Technology isn’t always a friend to horror. Just consider the narrative loop-de-loops many contemporary horror films have to go through to establish that their characters’ phones won’t save them in that old abandoned mine shaft/rickety cabin/particular part of town. Some horror films have kept up with the times: For better or worse, we wouldn’t have so many found-footage movies if we didn’t live in a culture where it’s now possible to record every action at all times. Yet the default response for many horror filmmakers has been to port old monsters into new machines, as with all those scary old ghosts that slipped in through VHS tapes or cell phones during the heyday of J-horror. The inventive new horror film Unfriended doesn’t do that. Instead, it looks just beneath the surface of today’s technology and discovers a place crawling with terrors all its own.
Directed by Levan Gabriadze from a script by Nelson Greaves, Unfriended commits to totally immersing viewers in the online experience, starting with the Universal logo, which starts to break down into pixelated images and distorted noise like a bad stream or a corrupted torrent file. It taps into the way many of us experience technology every day: as an element that should make life easier, but contains the potential for chaos, or worse, whenever it threatens to break down. From there, the story shifts to the laptop screen of a Fresno high schooler named Blaire (Shelley Hennig), who knows she ought to be studying for tomorrow’s test, but keeps getting distracted. And that’s where the camera stays planted for the rest of the film. This would play as a gimmick if Unfriended didn’t make clever, occasionally ingenious use of the pile-up of windows within windows, some filled with urgent text messages, some with talking (and occasionally screaming) heads, some just playing songs on Spotify.
As the film opens, it’s some extreme content on LiveLeak that has her attention, namely year-old footage of her friend Laura (Heather Sossaman) committing suicide after she was widely taunted when embarrassing footage of her getting sloppy drunk at a party appeared online. (Cyberbullying and teen suicide don’t necessarily make for the most tasteful horror movie premises. But then again, the genre hasn’t ever been powered by good taste.) She’s interrupted when her boyfriend Mitch (Moses Jacob Storm) tries to take a Skype conversation in a sexy direction. That virtual make-out session is also interrupted when their friends barge in via their own laptops, making it a group chat. That is, their friends plus an anonymous stranger with a blanked-out screen, who uses the text screen to taunt the teens before escalating the session with threats, embarrassing photos, and worse. Meanwhile, over on Facebook, someone using Laura’s account has struck up a none-too-civil conversation with Blaire.

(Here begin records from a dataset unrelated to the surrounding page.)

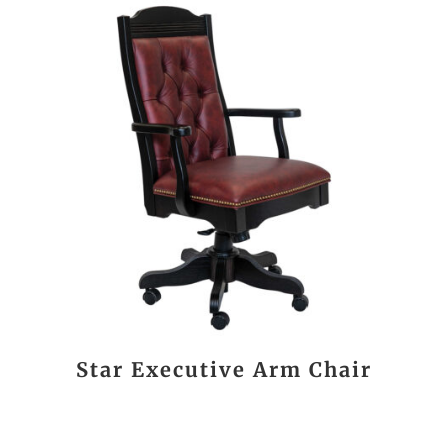
Star Executive Arm Chair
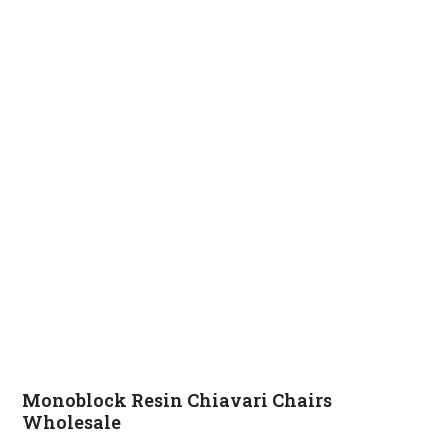
Monoblock Resin Chiavari Chairs
Wholesale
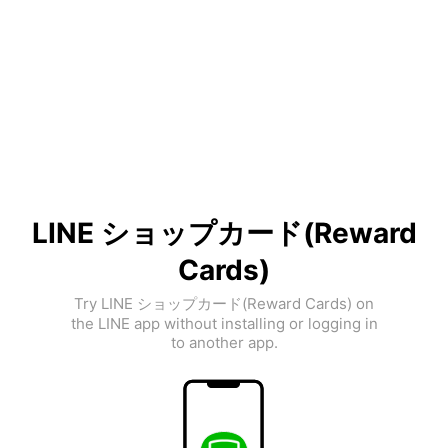
LINE ショップカード(Reward
Cards)
Try LINE ショップカード(Reward Cards) on
the LINE app without installing or logging in
to another app.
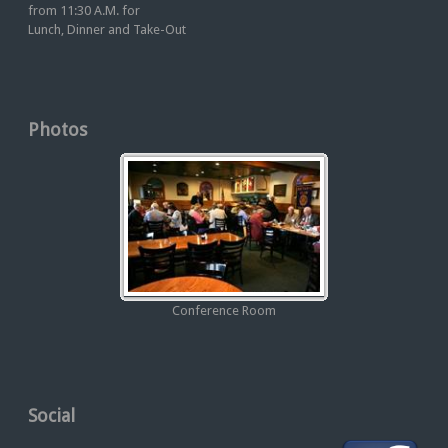
from 11:30 A.M. for
Lunch, Dinner and Take-Out
Photos
Conference Room
Social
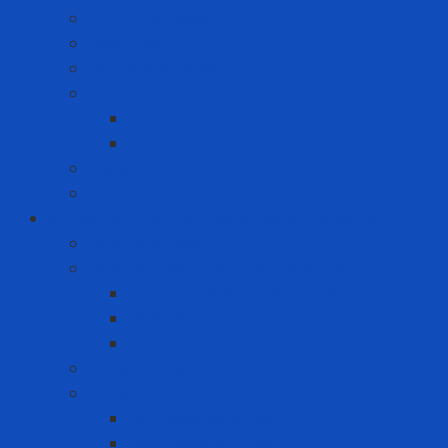
Cut-off Wheels
Floor Pad
Grinding Wheels
Label Printer
Portable Laber Printer
Premium Label Printer
Measuring device
Tem
Infrastructure and Environment Protection
Chemical Pallet
Chemical spill treatment solution
Chemical Spill Kit Response
Oil Spill Kit Response
Sorbents
Industrial insulation
Industrial Paint
Fire Retardant Paint
Heat Resistant Paint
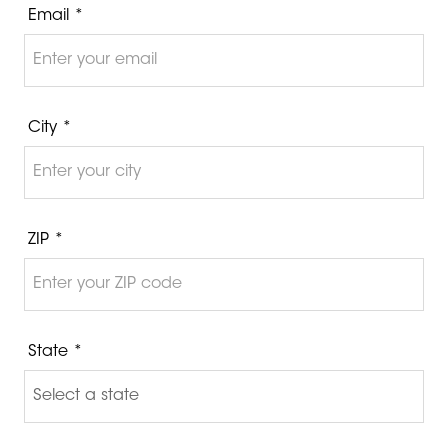
Email *
City *
ZIP *
State *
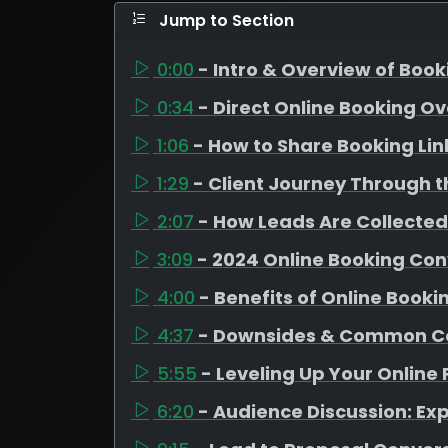
Jump to Section
0:00
- Intro & Overview of Boo
0:34
- Direct Online Booking O
1:06
- How to Share Booking Lin
1:29
- Client Journey Through t
2:07
- How Leads Are Collected
3:09
- 2024 Online Booking Con
4:00
- Benefits of Online Booki
4:37
- Downsides & Common C
5:55
- Leveling Up Your Online
6:20
- Audience Discussion: Ex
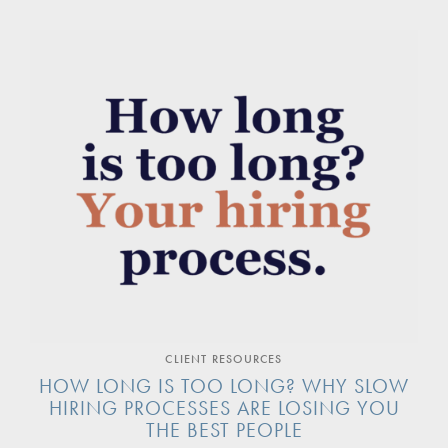
CLIENT RESOURCES
HOW LONG IS TOO LONG? WHY SLOW
HIRING PROCESSES ARE LOSING YOU
THE BEST PEOPLE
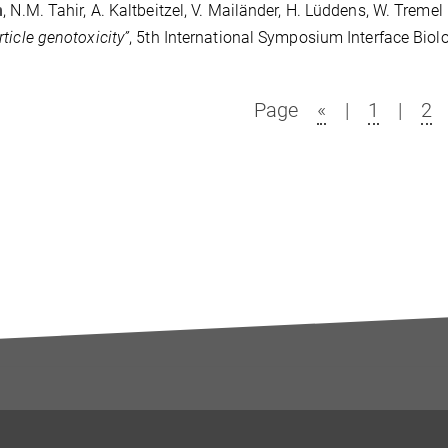
m
, N.M. Tahir, A. Kaltbeitzel, V. Mailänder, H. Lüddens, W. Tremel
ticle genotoxicity”
, 5th International Symposium Interface Bio
Page
«
|
1
|
2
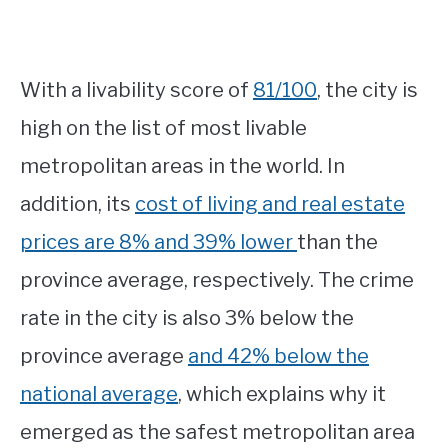
With a livability score of
81/100
, the city is
high on the list of most livable
metropolitan areas in the world. In
addition, its
cost of living and real estate
prices are 8% and 39% lower
than the
province average, respectively. The crime
rate in the city is also 3% below the
province average
and 42% below the
national average
, which explains why it
emerged as the safest metropolitan area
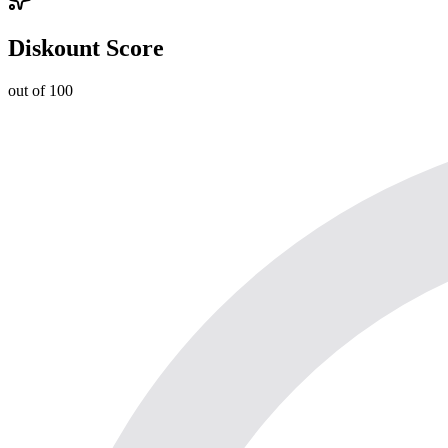
Diskount Score
out of 100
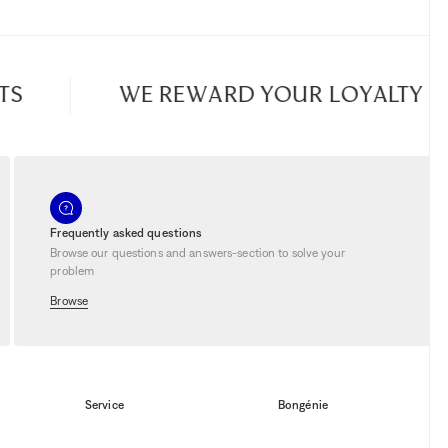
WE REWARD YOUR LOYALTY
Frequently asked questions
Browse our questions and answers-section to solve your
problem
Browse
Service
Bongénie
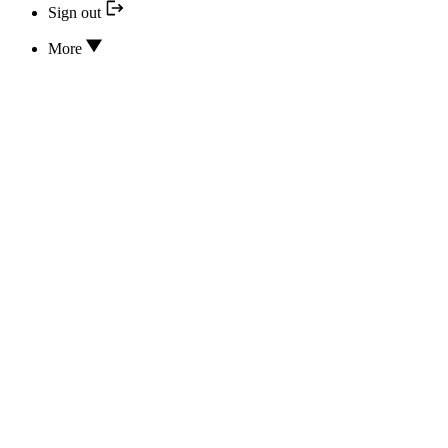
Sign out
More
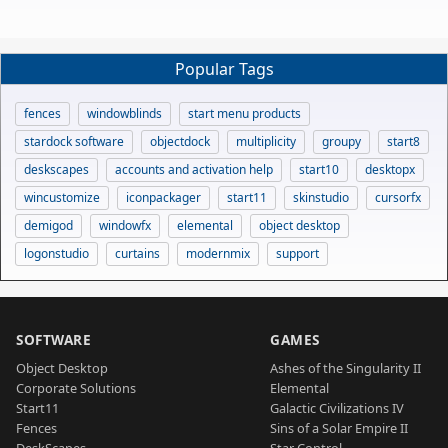
Popular Tags
fences
windowblinds
start menu products
stardock software
objectdock
multiplicity
groupy
start8
deskscapes
accounts and activation help
start10
desktopx
wincustomize
iconpackager
start11
skinstudio
cursorfx
demigod
windowfx
elemental
object desktop
logonstudio
curtains
modernmix
support
SOFTWARE
GAMES
Object Desktop
Ashes of the Singularity II
Corporate Solutions
Elemental
Start11
Galactic Civilizations IV
Fences
Sins of a Solar Empire II
DeskScapes
Star Control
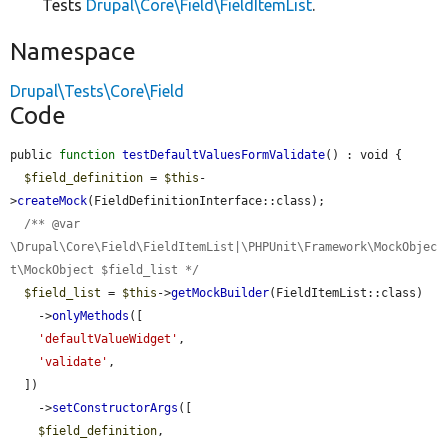
Tests
Drupal\Core\Field\FieldItemList
.
Namespace
Drupal\Tests\Core\Field
Code
public 
function
testDefaultValuesFormValidate
() : void {

$field_definition
 = 
$this
-
>
createMock
(FieldDefinitionInterface::class);

/** @var 
\Drupal\Core\Field\FieldItemList|\PHPUnit\Framework\MockObjec
t\MockObject $field_list */
$field_list
 = 
$this
->
getMockBuilder
(FieldItemList::class)

    ->
onlyMethods
([

'defaultValueWidget'
,

'validate'
,

  ])

    ->
setConstructorArgs
([

$field_definition
,
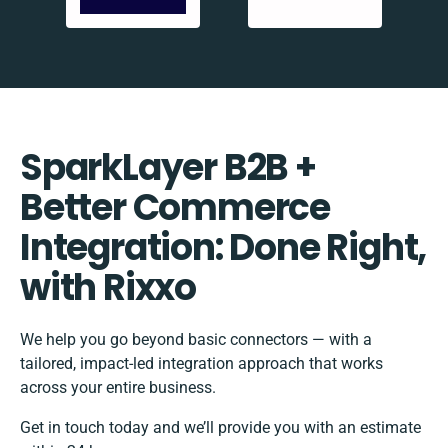
SparkLayer B2B +
Better Commerce
Integration: Done Right,
with Rixxo
We help you go beyond basic connectors — with a
tailored, impact-led integration approach that works
across your entire business.
Get in touch today and we’ll provide you with an estimate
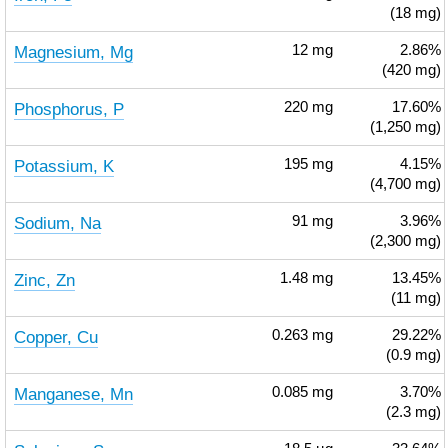
(18 mg)
Magnesium, Mg
12
mg
2.86%
(420 mg)
Phosphorus, P
220
mg
17.60%
(1,250 mg)
Potassium, K
195
mg
4.15%
(4,700 mg)
Sodium, Na
91
mg
3.96%
(2,300 mg)
Zinc, Zn
1.48
mg
13.45%
(11 mg)
Copper, Cu
0.263
mg
29.22%
(0.9 mg)
Manganese, Mn
0.085
mg
3.70%
(2.3 mg)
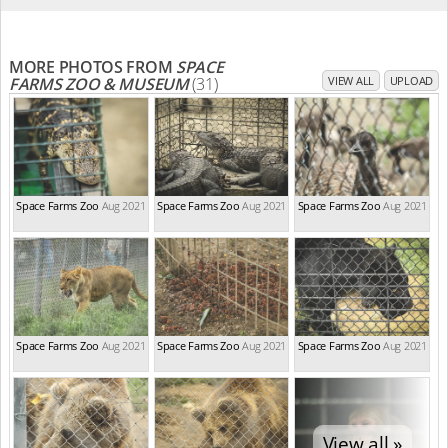
MORE PHOTOS FROM
SPACE
FARMS ZOO & MUSEUM
(31)
VIEW ALL
UPLOAD
Space Farms Zoo
Aug 2021
Space Farms Zoo
Aug 2021
Space Farms Zoo
Aug 2021
Space Farms Zoo
Aug 2021
Space Farms Zoo
Aug 2021
Space Farms Zoo
Aug 2021
View all »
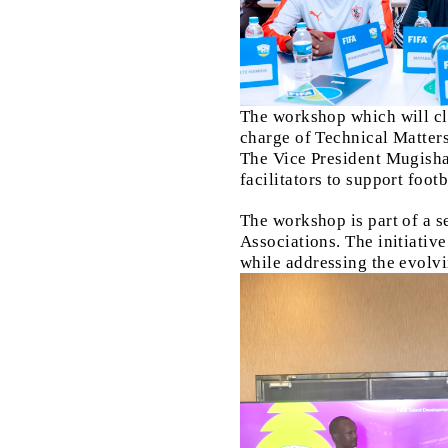
The workshop which will c
charge of Technical Matte
The Vice President Mugisha 
facilitators to support foo
The workshop is part of a s
Associations. The initiativ
while addressing the evol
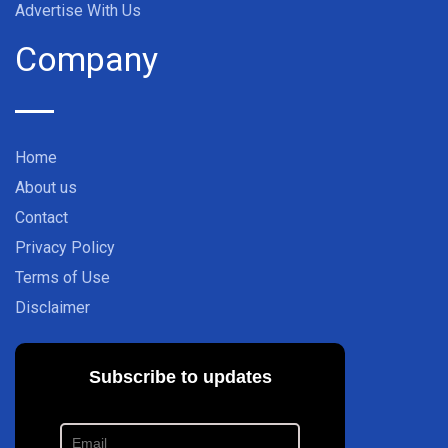
Advertise With Us
Company
Home
About us
Contact
Privacy Policy
Terms of Use
Disclaimer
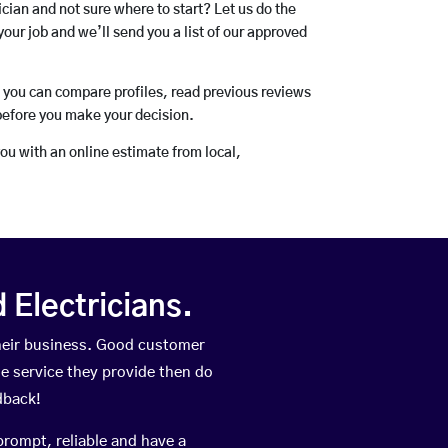
rician and not sure where to start? Let us do the
your job and we’ll send you a list of our approved
o you can compare profiles, read previous reviews
before you make your decision.
you with an online estimate from local,
Electricians.
heir business. Good customer
he service they provide then do
dback!
prompt, reliable and have a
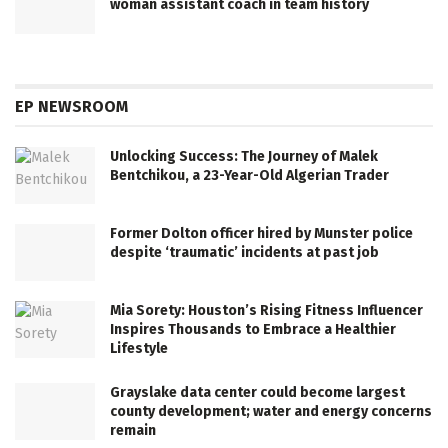
woman assistant coach in team history
EP NEWSROOM
Unlocking Success: The Journey of Malek
Bentchikou, a 23-Year-Old Algerian Trader
Former Dolton officer hired by Munster police
despite ‘traumatic’ incidents at past job
Mia Sorety: Houston’s Rising Fitness Influencer
Inspires Thousands to Embrace a Healthier
Lifestyle
Grayslake data center could become largest
county development; water and energy concerns
remain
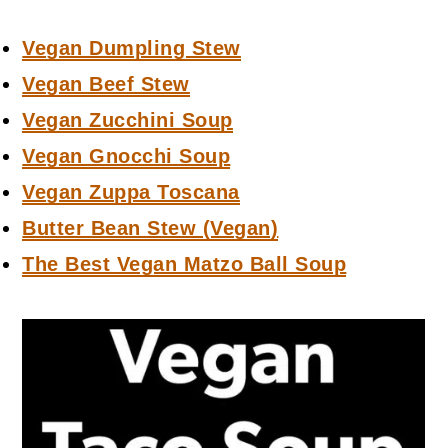
Vegan Dumpling Stew
Vegan Beef Stew
Vegan Zucchini Soup
Vegan Gnocchi Soup
Vegan Zuppa Toscana
Butter Bean Stew (Vegan)
The Best Vegan Matzo Ball Soup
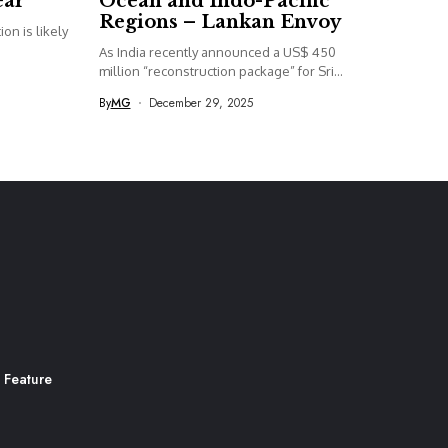
ear
Ocean and Indo-Pacific
Regions – Lankan Envoy
on is likely
As India recently announced a US$ 450
million “reconstruction package” for Sri...
By
MG
December 29, 2025
 Feature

The film uses real services, from YouTube to Chatroulette, which lends it an added layer of believability. Unfriended gets a lot more shivers out of the default, no-photo-added-yet Skype icon than anyone could have expected. (Maybe in the sequel, a Twitter account with an egg icon can do some of the menacing.) So does its naturalistic approach to online communication. Characters talk over each other, drift in and out of frame, make typos, and revise what they’ve written before sending. Some of the movie’s eeriest moments come less from scares than from the everyday ghosting of images, and the way Gabriadze lets one open window hide what’s happening in the windows underneath it. Often it’s nothing of consequence, much less anything scary, but the setup emphasizes how trying to multi-task always means missing out on something, and that something might be dangerous. The only formal concessions Unfriended makes to being a movie come from the way it lets some background conversations fade back into the mix, and the occasional ominous bit of score music.
Yet for everything here that’s new and exciting, there’s much that’s way too familiar. The kids are so one-dimensional and unpleasant, it’s hard to care once they start dying off. And lines like, “I’m gonna go check it out” double as death sentences, as they always do. Unfriended is often more innovative than scary, too, with some memorable but not particularly chilling and hilariously foreshadowed death scenes. (Kids, if you’re being menaced by the spirit of a dead friend online, take the dangerous household appliances into a different room.) The innovation goes a long way, though, as does a wicked sense of humor that sends Blaire following a search trail to message boards offering advice about what to do when you get a message from the dead. Typical of the Internet, the advice turns out to be pretty lousy. Sometimes it’s the way technology falls short that makes it scary.